**** ENTRIES SUPPLIED ****

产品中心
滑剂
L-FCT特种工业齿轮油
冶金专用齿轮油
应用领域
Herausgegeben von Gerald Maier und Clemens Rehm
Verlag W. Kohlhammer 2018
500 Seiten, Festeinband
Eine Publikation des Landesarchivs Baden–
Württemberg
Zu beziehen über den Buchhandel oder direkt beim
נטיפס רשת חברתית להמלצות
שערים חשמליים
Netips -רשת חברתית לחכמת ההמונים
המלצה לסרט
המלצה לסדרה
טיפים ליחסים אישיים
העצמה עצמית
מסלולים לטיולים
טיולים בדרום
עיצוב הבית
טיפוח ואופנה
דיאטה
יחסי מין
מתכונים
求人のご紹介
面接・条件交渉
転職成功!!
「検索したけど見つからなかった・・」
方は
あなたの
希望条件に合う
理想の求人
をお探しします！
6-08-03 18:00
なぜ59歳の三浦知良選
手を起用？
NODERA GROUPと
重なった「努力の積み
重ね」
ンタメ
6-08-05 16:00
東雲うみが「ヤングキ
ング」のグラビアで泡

****
**** ENTRIES SUPPLIED ****

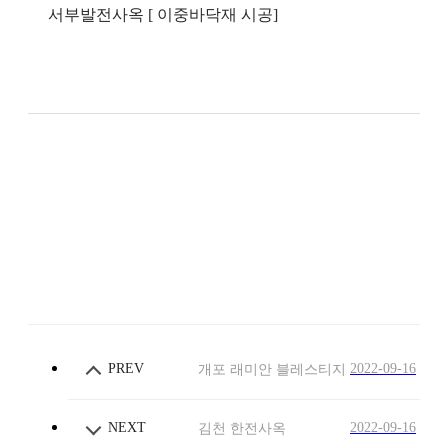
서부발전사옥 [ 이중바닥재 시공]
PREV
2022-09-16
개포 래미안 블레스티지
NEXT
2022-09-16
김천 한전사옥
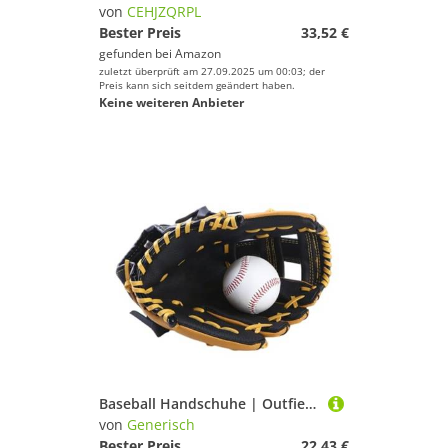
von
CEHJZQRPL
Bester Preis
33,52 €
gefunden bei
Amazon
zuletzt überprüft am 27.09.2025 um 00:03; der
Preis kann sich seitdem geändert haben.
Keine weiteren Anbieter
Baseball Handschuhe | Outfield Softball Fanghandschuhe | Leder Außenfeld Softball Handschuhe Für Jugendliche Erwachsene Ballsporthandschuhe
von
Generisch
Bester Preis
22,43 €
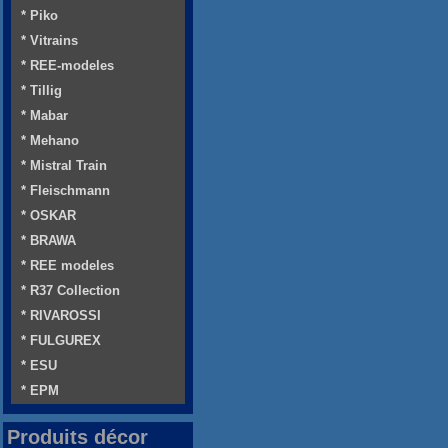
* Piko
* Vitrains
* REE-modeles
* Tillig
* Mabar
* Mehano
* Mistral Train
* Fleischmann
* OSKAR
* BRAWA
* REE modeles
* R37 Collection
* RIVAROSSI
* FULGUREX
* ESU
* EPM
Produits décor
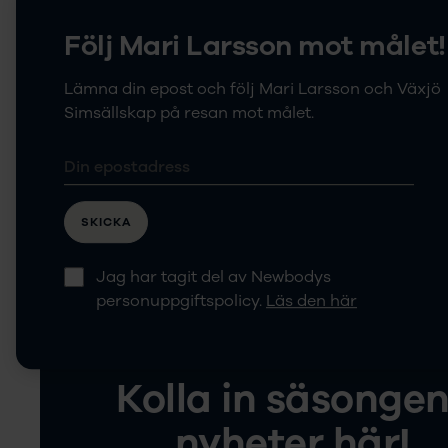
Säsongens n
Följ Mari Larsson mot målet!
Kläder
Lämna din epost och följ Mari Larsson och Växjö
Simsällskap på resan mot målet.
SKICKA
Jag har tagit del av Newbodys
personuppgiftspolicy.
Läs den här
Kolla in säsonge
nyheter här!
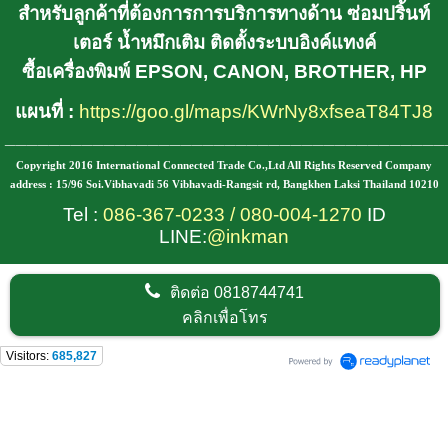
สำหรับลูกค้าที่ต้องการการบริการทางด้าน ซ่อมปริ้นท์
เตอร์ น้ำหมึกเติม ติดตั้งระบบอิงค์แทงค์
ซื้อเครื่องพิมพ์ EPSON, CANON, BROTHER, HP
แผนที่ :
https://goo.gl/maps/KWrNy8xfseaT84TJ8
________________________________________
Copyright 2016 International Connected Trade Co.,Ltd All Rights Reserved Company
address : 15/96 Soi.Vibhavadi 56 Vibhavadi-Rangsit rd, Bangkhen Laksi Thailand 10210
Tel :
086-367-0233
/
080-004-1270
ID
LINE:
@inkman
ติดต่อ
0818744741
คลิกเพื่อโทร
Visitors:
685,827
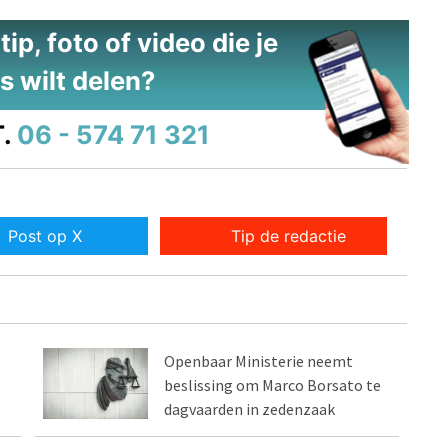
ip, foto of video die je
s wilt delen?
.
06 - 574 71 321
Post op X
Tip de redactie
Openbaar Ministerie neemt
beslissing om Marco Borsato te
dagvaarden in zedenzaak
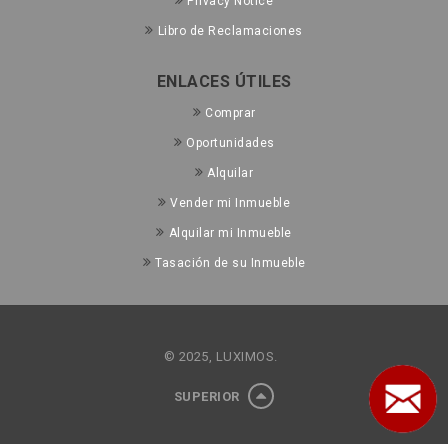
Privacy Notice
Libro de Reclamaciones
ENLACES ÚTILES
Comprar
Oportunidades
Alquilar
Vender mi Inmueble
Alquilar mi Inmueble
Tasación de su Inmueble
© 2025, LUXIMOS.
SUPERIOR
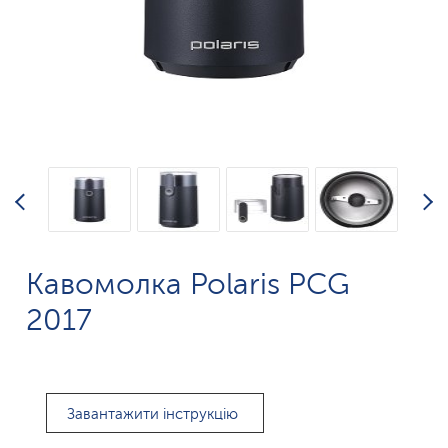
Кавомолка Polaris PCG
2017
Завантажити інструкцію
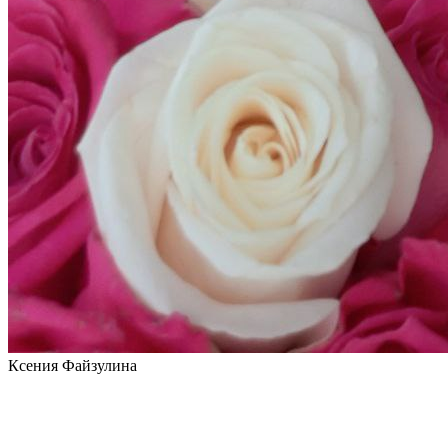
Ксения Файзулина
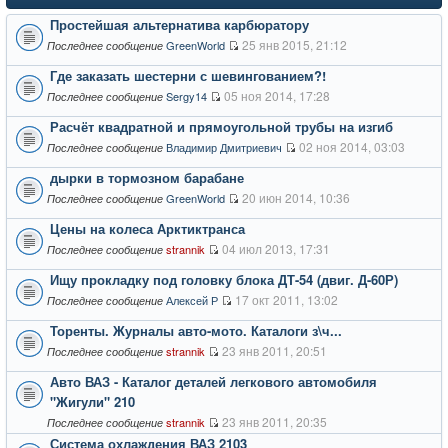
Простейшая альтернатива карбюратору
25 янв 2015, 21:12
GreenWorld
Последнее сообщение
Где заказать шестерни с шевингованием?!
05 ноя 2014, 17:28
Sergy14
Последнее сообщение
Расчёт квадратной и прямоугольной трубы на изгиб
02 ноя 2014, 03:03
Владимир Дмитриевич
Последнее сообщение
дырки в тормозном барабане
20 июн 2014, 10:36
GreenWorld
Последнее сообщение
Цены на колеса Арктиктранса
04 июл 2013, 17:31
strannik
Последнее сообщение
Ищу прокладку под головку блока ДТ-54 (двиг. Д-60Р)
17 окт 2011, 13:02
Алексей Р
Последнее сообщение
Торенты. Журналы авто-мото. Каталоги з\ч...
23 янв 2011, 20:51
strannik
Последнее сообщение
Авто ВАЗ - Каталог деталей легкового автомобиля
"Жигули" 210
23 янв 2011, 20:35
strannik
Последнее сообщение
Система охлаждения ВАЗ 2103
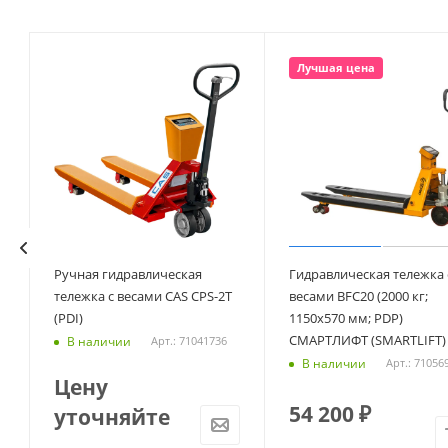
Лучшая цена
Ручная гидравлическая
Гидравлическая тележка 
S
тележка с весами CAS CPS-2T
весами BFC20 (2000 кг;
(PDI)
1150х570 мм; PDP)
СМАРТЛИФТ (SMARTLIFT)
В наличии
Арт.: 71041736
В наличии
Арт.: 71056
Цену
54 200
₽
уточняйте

****
**** ENTRIES SUPPLIED ****

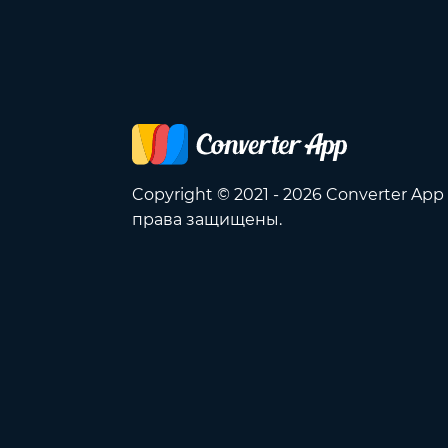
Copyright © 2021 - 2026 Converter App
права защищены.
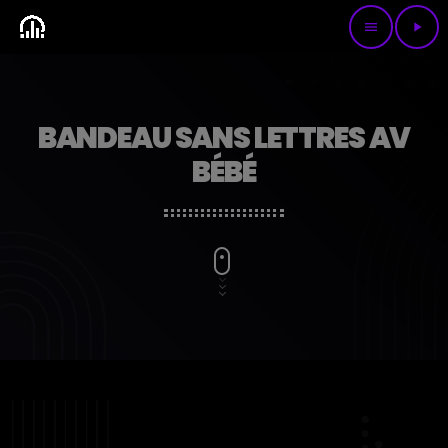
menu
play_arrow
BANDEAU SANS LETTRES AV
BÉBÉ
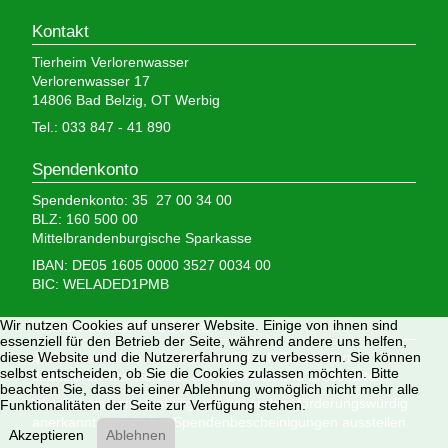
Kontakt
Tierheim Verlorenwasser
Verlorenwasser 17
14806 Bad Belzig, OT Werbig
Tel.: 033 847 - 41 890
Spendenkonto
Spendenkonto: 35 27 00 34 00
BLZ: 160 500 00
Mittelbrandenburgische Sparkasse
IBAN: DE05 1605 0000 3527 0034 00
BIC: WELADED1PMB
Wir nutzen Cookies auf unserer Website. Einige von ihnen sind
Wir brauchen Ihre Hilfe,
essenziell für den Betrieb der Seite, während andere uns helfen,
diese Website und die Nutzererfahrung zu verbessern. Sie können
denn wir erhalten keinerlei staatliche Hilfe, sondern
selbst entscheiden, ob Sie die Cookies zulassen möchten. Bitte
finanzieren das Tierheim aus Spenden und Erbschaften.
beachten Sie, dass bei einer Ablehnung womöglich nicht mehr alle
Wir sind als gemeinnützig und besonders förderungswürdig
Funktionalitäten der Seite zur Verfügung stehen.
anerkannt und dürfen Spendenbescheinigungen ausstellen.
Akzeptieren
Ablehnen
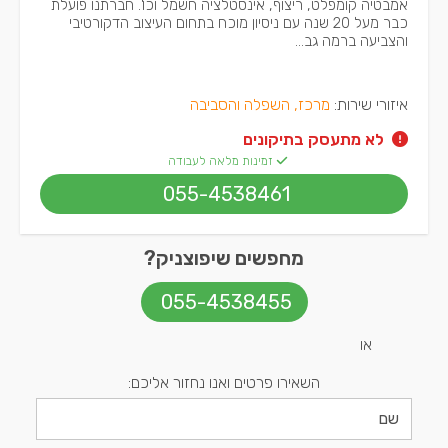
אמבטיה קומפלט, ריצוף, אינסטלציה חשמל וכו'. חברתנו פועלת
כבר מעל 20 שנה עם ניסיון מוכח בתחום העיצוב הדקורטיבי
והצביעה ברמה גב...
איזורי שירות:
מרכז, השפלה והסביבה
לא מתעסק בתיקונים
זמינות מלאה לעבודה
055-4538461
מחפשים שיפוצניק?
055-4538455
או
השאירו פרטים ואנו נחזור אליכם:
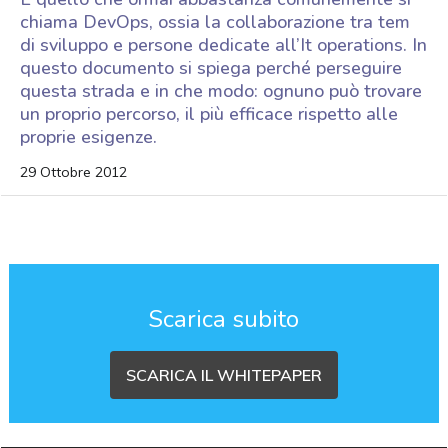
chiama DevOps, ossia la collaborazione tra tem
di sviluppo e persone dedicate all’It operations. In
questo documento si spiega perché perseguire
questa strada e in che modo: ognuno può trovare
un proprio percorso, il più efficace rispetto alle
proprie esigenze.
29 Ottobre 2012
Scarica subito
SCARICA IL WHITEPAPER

****

WHAT THE TASK REQUIRES: Please output the lines above beginning at the line with "Akzeptieren" and ending after the line with "השאירו פרטים ואנו", precisely as written and with no pictures.

EXERCISE SOLUTION:
Akzeptieren
Ablehnen
אמבטיה קומפלט, ריצוף, אינסטלציה חשמל וכו'. חברתנו פועלת
כבר מעל 20 שנה עם ניסיון מוכח בתחום העיצוב הדקורטיבי
והצביעה ברמה גב...
איזורי שירות:
מרכז, השפלה והסביבה
לא מתעסק בתיקונים
זמינות מלאה לעבודה
055-4538461
מחפשים שיפוצניק?
055-4538455
או
השאירו פרטים ואנו נחזור אליכם:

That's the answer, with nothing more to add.